Few Words Needed To Discuss Husker Rout
So, what do you say after winning a basketball game by 69 points?
Not much, apparently.
That explains why coach Tim Miles had a post-game news conference that lasted all of 3 ½ minutes, and why three Nebraska men’s basketball players fielded a combined five questions that yielded very little analysis.
Of course, again, there’s not much to ask or analyze or discuss after Nebraska did what it did to Mississippi Valley State in the first game of the 2018-19 season.
Four Nebraska players scored in double figures, the Huskers made 15 shots from 3-point range, and Nebraska finished with its second-largest margin of victory in school history by defeating the Delta Devils 106-37 before 9,322 fans at Pinnacle Bank Arena.
What does Miles garner from such a lopsided affair?
“I start with just the team mentality,” Miles said after his seventh season opener with Nebraska. “I thought the guys respected the game, played hard throughout the game.”
Overall, Nebraska “did a lot of things right,” Miles said, in producing its highest point total since 2005. It marked only the third time in 21 years Nebraska had scored at least 100 points in a game, and two have been within the last calendar year.
Senior guard Glynn Watson Jr. scored 19 points in 19 minutes, senior guard James Palmer Jr. scored 17 points in 20 minutes, and Nebraska (1-0) limited the sloppy play that sometimes occurs when substitutes enter and the margin is anybody’s guess. The Huskers finished with a mere 11 turnovers, and they had 23 assists on 38 made field goals, a sign of good ball movement and scores out of the flow of the offense, and in transition.
In general, despite the competition, the Huskers looked like a team deserving of its No. 25 preseason ranking in the USA Today coaches poll.
“Sometimes after a game like this you don’t feel good, or whatever,” Miles said, “but I thought our guys just hung in there and kept doing the right things for a long time.”
Miles said he paid particular attention to the younger players, and came away impressed with freshman center Brady Heiman (nine points, 13 rebounds) and sophomore guard Nana Akenten (18 points, four rebounds).
Akenten battled various issues during a freshman season in which he played in only seven games, never logging more than 6 minutes. Miles gave the Bollingbrook, Illinois, native time off in the spring to reflect on his career, uncertain of whether he’d return.
He did, and Akenten zoned in more than ever. His work paid off to the tune of 5-of-11 shooting from 3-point range against the Delta Devils.
“I think people had a chance to see what we saw in him,” Miles said. “He’s really never had a chance to show out, so it was good for him to get some reps, up and down the floor. You can see why we like him.”

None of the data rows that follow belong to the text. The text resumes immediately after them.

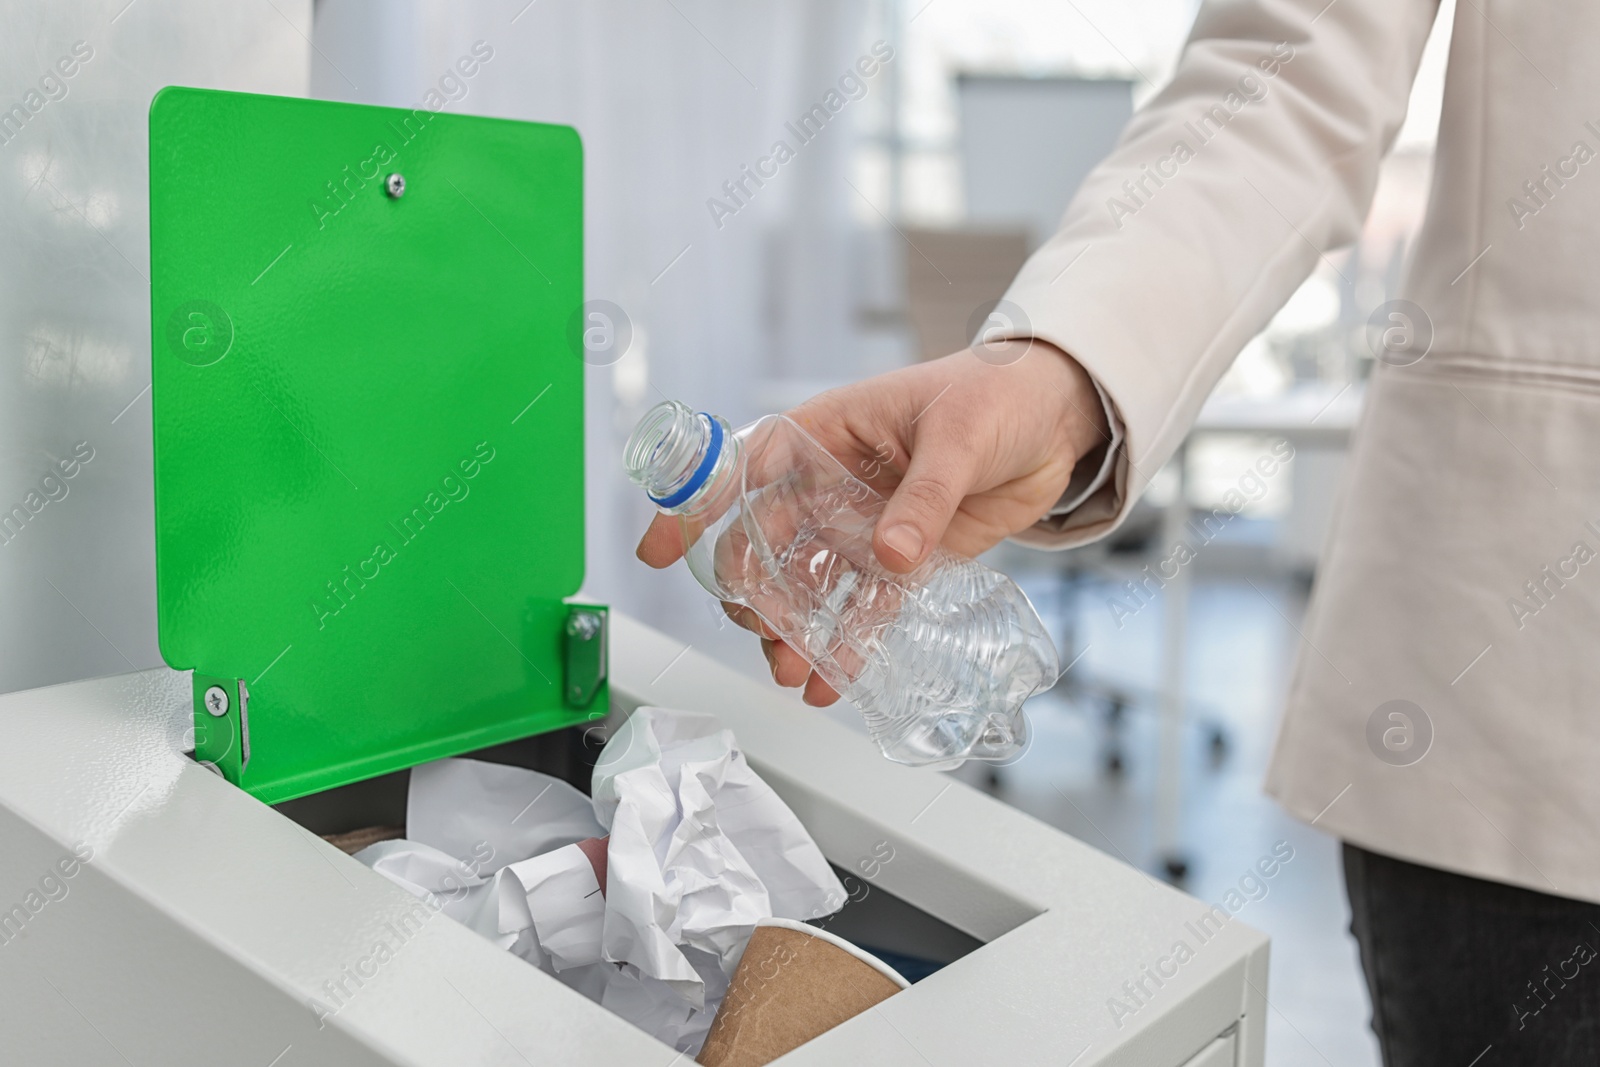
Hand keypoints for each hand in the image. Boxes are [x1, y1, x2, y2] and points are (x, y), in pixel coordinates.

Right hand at [635, 339, 1110, 704]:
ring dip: (798, 627)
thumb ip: (924, 498)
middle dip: (753, 591)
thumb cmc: (1000, 393)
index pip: (745, 469)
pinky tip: (836, 678)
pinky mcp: (908, 556)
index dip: (695, 509)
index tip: (659, 551)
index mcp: (830, 431)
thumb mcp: (958, 435)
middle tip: (756, 629)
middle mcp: (837, 480)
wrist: (1060, 417)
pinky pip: (869, 604)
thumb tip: (890, 556)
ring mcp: (869, 521)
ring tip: (793, 670)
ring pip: (815, 582)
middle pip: (772, 541)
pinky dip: (851, 641)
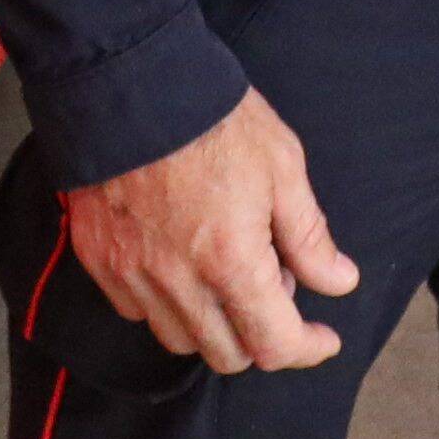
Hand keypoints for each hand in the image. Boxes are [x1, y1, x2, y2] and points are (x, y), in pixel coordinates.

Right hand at [65, 88, 358, 373]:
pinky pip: (138, 310)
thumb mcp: (282, 166)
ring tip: (229, 266)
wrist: (131, 84)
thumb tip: (339, 282)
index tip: (323, 339)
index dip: (307, 349)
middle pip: (226, 354)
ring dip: (214, 323)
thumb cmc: (214, 119)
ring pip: (180, 339)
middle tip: (276, 283)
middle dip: (261, 336)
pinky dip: (168, 302)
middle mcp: (177, 282)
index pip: (273, 343)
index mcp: (230, 261)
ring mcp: (131, 276)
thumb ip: (310, 236)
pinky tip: (184, 260)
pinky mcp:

Nebraska, coming off a 4-of-26 performance from 3-point range in an exhibition game against Wayne State College, finished 15-of-37 on 3-pointers Tuesday night. The 40 percent figure doesn’t mean Miles is totally at ease with his team’s perimeter shooting, though.
“We’re day by day,” Miles said. “I like the way we shoot it. I’ve seen us do it in practice, I know what our numbers are in practice. I think it’s one of those things where we’re going to have some tough nights, but we’re going to have some good nights.”
For example, Miles had no qualms with a late 3-pointer the 6-foot-11 Heiman launched, even though he misfired.
“He’s got to be able to take those,” Miles said, “because he’s going to end up being a stretch-4, stretch-5 kind of guy for us.”
Twelve Huskers suited, and 12 Huskers played, with 11 scoring. Nebraska established control early, with Palmer making a 3-pointer after the Huskers won the opening tip. Nebraska bolted to a 20-4 lead and led 55-13 at halftime.
“At halftime, we preached to just finish the game strong and to not worry about the score,” Palmer said. “It was a good win for us and to get our feet wet, but we still need to up our overall game, offense and defense.”
Nebraska hosts Southeastern Louisiana on Sunday, while Mississippi Valley State (0-1) plays at Texas Tech. These are all preliminary games for the Hall of Fame Classic in Kansas City, where the Huskers will face Missouri State, and then either USC or Texas Tech, later this month.
“Tonight was a reality check,” Mississippi Valley State coach Andre Payne said. “I’ve told them how it is to play in this environment and how it is to play a high level team, but when you got seven new guys, they think, ‘Well, coach may just be trying to scare me.’
“These guys are really that good. They’re really that tall, they’re really that long, they’re really that athletic and they really shoot it that well. It’s a reality check.”